- _Kutipan_:
● ● ●

Umumnya, cerita-cerita yang mengandung pesan moral kehidupan akan dikemas melalui kisah-kisah pilu, tragis-ironis, dan menyayat hati. Dan biasanya, pembaca akan diajak melihat keadaan lingkungan sekitarnya dengan penuh penghayatan, serius dan kalau bisa sambil menangis sesenggukan.
Namun, Gunawan Tri Atmodjo melalui salah satu kumpulan cerpennya, “Tuhan Tidak Makan Ikan”, menawarkan formula yang berbeda dari biasanya. Ia justru mengajak setiap orang, khususnya pembaca setia ceritanya, untuk melihat ironi kehidupan yang tragis melalui cerita humor yang mengundang gelak-tawa.
Kumpulan cerpen ini memuat 21 cerita dan 1 buah esai yang membahas gaya, konsep, dan formula yang digunakan Gunawan dalam cerita-ceritanya. Buku setebal 244 halaman ini menjadi sangat ringan untuk dibaca karena, menurut penulis esai buku ini, menggunakan formula yang disebut tragik-komik. Sebuah formula yang berusaha menyampaikan kisah tragis bin ironis melalui cerita-cerita humor nan jenaka.
Kelucuan sebuah humor berangkat melalui penggambaran perilaku aneh seorang tokoh, ketidaklaziman sebuah peristiwa dan pelesetan-pelesetan istilah umum. Unsur-unsur yang menjadi bumbu komedi di atas dapat kita ketemui dalam cerita-cerita Gunawan ini.
Cerita “Cara Mati yang Tidak Baik Bagi Revolusi”, misalnya, bagi si tokoh utama Zapoivatco, kematian Sang panglima revolusi “Kolonel Aduren” begitu tragis. Bagaimana tidak, seorang pemimpin revolusioner itu harus bertemu ajal di kamar mandi dan harus mati dengan cara yang tidak keren sama sekali. (Mati karena terpleset ingus sendiri). Sampai di sini pembaca akan dilema antara mau ikut sedih atau tertawa, tapi saya yakin ketika sampai pada akhir kalimat dalam cerita pembaca akan memilih opsi kedua.

● ● ●

- _Data_:
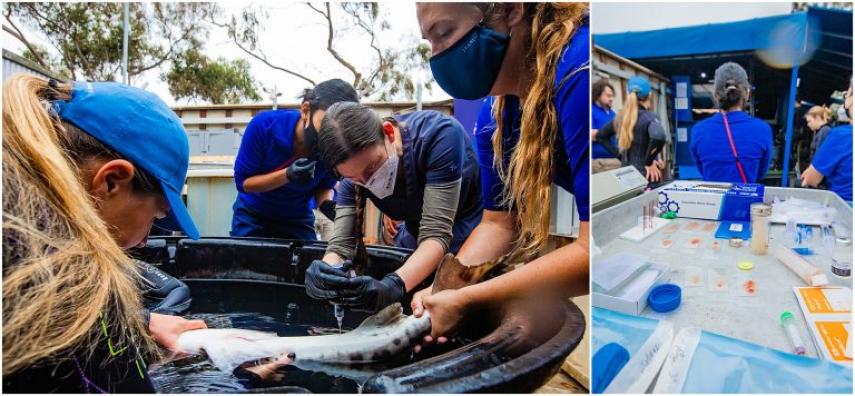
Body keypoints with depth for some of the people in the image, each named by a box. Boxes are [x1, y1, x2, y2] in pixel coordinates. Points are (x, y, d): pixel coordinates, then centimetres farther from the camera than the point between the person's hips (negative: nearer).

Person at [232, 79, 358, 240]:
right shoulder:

● ● ●

- _Berdasarkan informasi_:
A – Jawab pertanyaan berikut berdasarkan kutipan.
(i) Berapa cerita yang dimuat dalam kumpulan cerpen "Tuhan Tidak Makan Ikan"?
(ii) Apa sebutan untuk formula yang digunakan menurut penulis esai buku ini?
(iii) Di mana Kolonel Aduren menemui ajalnya?
B – Sebutkan semua unsur yang menurut kutipan menjadi sumber kelucuan sebuah humor.

- _Jawaban tiap tugas_:
A –
(i) 21 cerita
(ii) Tragik-komik
(iii) Di kamar mandi

B –
- Penggambaran perilaku aneh seorang tokoh
- Ketidaklaziman sebuah peristiwa
- Pelesetan-pelesetan istilah umum